AI‑Darth in Fortnite leidt tot misbruik: vloeken en pornografische stemmen
In die zin creëert de situatie van pornografie een ontroerend dilemma voor epische games en Disney, die waarschijnlijk in deze spraakmakende samenwerking wordt geïnvesteerd. Hoewel Epic snel werkte als reactie op de epische reactie, werd de functie gehandhaafd bij het voorkomen van meer JD‑MIND‑strategieën van spelers die de technische uitdagingen presenteerden op elk type interactieve AI‑speech.
Een AI‑taalmodel dat wordt gebruikt om feedback te maken voor Vader (in dit geval Google’s Jemi 2.0‑flitser, Episch) is vrij eenvoudig om grapjes te maken met snelle injecties en jailbreaks en het heeft hun effectiviteit voor sommige toepassingen beperkt. Stel je bijvoorbeeld voor dat Siri of Alexa als een chatzipt, het kan worden misleid om racistische problemen voor Apple of Amazon te zeggen.
Carrie Fisher is het originele filmen in het personage David Pors en Princess Leia als Darat Vader Star Wars.
Credit: Sunset Boulevard/Corbis via Gatety‑afbeelding
Uit taalmodellen Elevlabs flash v 2.5 model is “James” getraind op voorbeelden van James Earl Jones zodat het nieuwe spraak in dezelfde stijl kan synthetiseren.
Eerder werkte Lucasfilm met een Oekraïense startup die we in 2022 hebben behandeld, OBI‑One Kenobi, voor Darth Vader’s spraakprestaties met behulp van een afzonderlijk AI‑spraakmodel dat niet in Fortnite wordt gebruikt.
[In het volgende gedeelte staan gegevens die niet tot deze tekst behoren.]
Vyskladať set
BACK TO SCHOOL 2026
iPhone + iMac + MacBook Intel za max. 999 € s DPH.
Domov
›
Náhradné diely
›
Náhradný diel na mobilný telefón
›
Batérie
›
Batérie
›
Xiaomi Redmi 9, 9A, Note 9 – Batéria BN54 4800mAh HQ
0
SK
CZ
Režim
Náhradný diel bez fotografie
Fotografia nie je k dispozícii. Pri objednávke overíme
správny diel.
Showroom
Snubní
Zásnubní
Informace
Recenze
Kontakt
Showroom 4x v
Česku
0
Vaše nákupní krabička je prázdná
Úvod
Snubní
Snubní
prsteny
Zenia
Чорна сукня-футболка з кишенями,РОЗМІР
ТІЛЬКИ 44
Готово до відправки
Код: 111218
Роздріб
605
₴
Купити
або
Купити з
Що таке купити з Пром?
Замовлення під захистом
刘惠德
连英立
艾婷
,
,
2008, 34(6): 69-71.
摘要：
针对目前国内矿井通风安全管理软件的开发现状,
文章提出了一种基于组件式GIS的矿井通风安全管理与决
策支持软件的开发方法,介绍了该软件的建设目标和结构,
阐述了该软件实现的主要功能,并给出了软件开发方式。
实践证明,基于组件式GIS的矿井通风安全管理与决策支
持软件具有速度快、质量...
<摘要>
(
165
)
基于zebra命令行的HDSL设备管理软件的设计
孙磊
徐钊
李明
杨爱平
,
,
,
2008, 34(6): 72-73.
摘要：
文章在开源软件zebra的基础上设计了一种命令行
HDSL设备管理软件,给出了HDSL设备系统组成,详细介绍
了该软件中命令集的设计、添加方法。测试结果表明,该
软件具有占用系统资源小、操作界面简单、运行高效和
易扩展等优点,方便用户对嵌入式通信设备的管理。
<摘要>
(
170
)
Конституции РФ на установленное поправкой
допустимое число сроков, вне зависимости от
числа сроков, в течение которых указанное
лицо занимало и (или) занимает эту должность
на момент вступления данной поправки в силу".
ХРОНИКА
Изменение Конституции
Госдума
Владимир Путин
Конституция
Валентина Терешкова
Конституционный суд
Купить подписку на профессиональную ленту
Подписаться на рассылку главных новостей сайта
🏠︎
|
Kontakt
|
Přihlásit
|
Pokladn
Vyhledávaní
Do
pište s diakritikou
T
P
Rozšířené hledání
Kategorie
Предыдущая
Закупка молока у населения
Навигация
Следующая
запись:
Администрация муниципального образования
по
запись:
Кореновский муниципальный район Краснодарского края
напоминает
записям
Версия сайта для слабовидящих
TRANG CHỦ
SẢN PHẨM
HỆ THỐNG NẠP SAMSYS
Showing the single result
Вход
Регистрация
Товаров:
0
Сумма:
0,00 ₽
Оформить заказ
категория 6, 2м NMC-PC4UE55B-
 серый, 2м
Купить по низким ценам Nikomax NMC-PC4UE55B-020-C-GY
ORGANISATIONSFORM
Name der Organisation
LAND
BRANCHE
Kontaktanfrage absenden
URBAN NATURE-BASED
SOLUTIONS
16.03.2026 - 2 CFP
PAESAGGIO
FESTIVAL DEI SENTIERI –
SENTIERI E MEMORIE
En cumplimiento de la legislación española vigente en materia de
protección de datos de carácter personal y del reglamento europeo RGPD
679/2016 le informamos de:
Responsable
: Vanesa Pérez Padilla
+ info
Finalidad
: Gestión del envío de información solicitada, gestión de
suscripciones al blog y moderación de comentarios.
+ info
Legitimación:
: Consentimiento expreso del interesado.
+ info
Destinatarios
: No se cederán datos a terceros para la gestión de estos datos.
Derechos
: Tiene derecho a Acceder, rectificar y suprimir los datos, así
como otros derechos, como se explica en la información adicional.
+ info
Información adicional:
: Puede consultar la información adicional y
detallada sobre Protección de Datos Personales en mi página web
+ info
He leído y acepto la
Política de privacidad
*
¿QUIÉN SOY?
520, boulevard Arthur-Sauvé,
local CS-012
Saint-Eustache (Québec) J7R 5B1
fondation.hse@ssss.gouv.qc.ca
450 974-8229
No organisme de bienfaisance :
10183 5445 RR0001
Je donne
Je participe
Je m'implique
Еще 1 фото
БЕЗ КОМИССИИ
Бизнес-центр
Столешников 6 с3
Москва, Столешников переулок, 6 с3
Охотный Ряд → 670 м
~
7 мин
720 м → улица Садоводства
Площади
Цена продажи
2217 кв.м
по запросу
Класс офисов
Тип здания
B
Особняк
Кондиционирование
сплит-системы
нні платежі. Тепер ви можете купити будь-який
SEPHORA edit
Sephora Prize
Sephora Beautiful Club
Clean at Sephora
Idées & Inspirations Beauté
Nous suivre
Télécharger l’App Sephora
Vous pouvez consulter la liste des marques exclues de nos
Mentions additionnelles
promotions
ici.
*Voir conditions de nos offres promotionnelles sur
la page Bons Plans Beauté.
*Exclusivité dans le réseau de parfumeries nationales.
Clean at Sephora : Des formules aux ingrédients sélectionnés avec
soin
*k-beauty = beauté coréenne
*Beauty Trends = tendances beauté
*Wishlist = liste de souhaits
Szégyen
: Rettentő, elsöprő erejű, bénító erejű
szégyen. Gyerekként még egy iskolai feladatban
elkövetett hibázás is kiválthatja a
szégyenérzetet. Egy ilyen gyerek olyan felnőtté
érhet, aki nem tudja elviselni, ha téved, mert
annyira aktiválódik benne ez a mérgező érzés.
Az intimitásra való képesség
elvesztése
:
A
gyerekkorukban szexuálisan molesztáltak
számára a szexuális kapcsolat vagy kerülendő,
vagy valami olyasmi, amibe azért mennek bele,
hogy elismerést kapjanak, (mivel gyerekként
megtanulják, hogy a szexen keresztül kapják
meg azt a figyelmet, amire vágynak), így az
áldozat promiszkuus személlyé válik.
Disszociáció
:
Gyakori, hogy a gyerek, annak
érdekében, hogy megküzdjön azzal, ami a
Volgens Verschillend steunde de familie van Jones de nieuwe Fortnite‑samenwerking: “James Earl dacht dat de stem van Darth Vader een integraal onderdeel was van het verhaal van Star Wars en hij wilde altijd dat fans van alle leeftijden het zouden blijven ervaren.”
Dit artikel werd bijgewerkt op 16 mei 2025 16:25 om een e‑mail te bevatten met betrekking tot ouders van EPIC Games. Dit artikel werd opnieuw bijgewerkt op 12 mei 2025 om 10:10 en correct geïdentificeerd als de bron van het Darth Vader‑audiomodel in Elevlab Flash v2.5. Het artikel had eerder ten onrechte verklaard dat het model voor het spel werd gebruikt.